On the demand side of the uranium market, fundamentals continue to trend positive. Many nations today, particularly in the emerging markets, struggle with the need to deliver reliable and affordable electricity to their growing populations, without compounding climate change and air pollution challenges. As such, nuclear energy, with its reliability and clean air benefits, is filling an important role in the supply of baseload power around the world. Measured in new nuclear capacity connected to the grid, the calendar years 2015 and 2016 were the best two years in the past twenty-five. Reactor start-ups in calendar 2017 declined slightly from those levels, however the trend of increasing nuclear capacity appears to be continuing. For example, the Chinese government recently announced that in calendar 2018 it would be connecting a further five reactors to the electricity grid, and that construction will commence on six to eight additional units. In addition, the Kingdom of Saudi Arabia is advancing its nuclear energy plans, having commenced reactor procurement discussions with supplier countries, and the United Arab Emirates is rapidly nearing the completion of their four reactor construction program, with the first unit expected to be connected to the grid in calendar 2018.
The recovery of the Japanese nuclear energy industry post-Fukushima continued to gain momentum in calendar 2017 and into 2018, with seven reactors in operation and a further two more likely to restart before the end of calendar 2018. This is in line with recently re-elected Japanese Prime Minister Abe's stated goal to utilize nuclear power to supply between 20% and 22% of electricity needs going forward.
In the United States, after the closure of six nuclear power plants in recent years there has been a growing recognition of the value of a 24/7 baseload carbon-free energy source. Four states, New York, Illinois, New Jersey and Connecticut, are preserving their nuclear-power generating capacity by passing legislation to level the playing field for nuclear. Two additional states, Pennsylvania and Ohio, are considering similar legislative action. The declared bankruptcy of First Energy, who operates three reactors in those states, has highlighted the need for immediate action to preserve critical sources of baseload capacity.

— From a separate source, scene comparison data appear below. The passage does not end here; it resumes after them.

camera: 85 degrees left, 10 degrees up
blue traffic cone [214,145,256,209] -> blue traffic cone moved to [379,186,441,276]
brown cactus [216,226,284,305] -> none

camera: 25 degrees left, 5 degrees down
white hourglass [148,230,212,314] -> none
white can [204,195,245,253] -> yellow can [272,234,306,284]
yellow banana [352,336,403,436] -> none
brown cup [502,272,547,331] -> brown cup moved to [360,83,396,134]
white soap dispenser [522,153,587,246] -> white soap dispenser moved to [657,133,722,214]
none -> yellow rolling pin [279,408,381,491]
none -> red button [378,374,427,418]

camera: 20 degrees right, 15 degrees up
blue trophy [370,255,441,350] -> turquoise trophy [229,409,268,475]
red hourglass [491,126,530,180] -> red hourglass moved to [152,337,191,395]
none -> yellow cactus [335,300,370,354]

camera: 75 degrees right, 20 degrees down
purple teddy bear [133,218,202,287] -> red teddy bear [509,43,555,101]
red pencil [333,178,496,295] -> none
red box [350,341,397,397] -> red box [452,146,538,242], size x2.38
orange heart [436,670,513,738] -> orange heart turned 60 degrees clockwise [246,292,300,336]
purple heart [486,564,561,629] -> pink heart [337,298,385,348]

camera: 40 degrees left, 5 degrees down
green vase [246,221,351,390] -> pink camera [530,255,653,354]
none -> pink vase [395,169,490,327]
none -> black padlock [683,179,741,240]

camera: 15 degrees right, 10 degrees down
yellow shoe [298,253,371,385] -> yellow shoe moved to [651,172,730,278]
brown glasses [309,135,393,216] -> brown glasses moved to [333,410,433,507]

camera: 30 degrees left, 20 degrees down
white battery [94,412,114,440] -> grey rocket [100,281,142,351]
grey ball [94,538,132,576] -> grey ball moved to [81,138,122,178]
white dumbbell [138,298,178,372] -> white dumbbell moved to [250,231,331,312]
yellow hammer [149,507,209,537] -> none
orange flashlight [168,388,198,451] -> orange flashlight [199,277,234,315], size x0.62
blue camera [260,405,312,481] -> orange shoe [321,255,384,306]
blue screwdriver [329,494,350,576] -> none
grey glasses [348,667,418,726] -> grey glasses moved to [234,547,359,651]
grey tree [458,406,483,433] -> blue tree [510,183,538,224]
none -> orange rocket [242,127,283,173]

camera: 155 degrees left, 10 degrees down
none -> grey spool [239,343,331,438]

The U.S. federal government also continues to stress the negative impact on the reliability and resilience of the country's national grid from the potential loss of additional nuclear capacity. A recent Department of Energy Grid Reliability Study and the Federal Energy Regulatory Commission have both pointed to the need for changes to current market structures. With respect to new reactor construction in the U.S., the two Vogtle units in Georgia have resumed construction following the Westinghouse bankruptcy restructuring, while construction of the two Summer units in South Carolina remain suspended.
As of March 2018, the World Nuclear Association ("WNA") reported 448 reactors operable worldwide with 57 new reactors under construction, 158 reactors planned or on order, and another 351 proposed. By reference, these numbers are higher than those existing prior to Fukushima. Translated into uranium demand, UxC projects their URM Base Demand to range from 194 to 209 million pounds annually over the period from 2018 to 2035.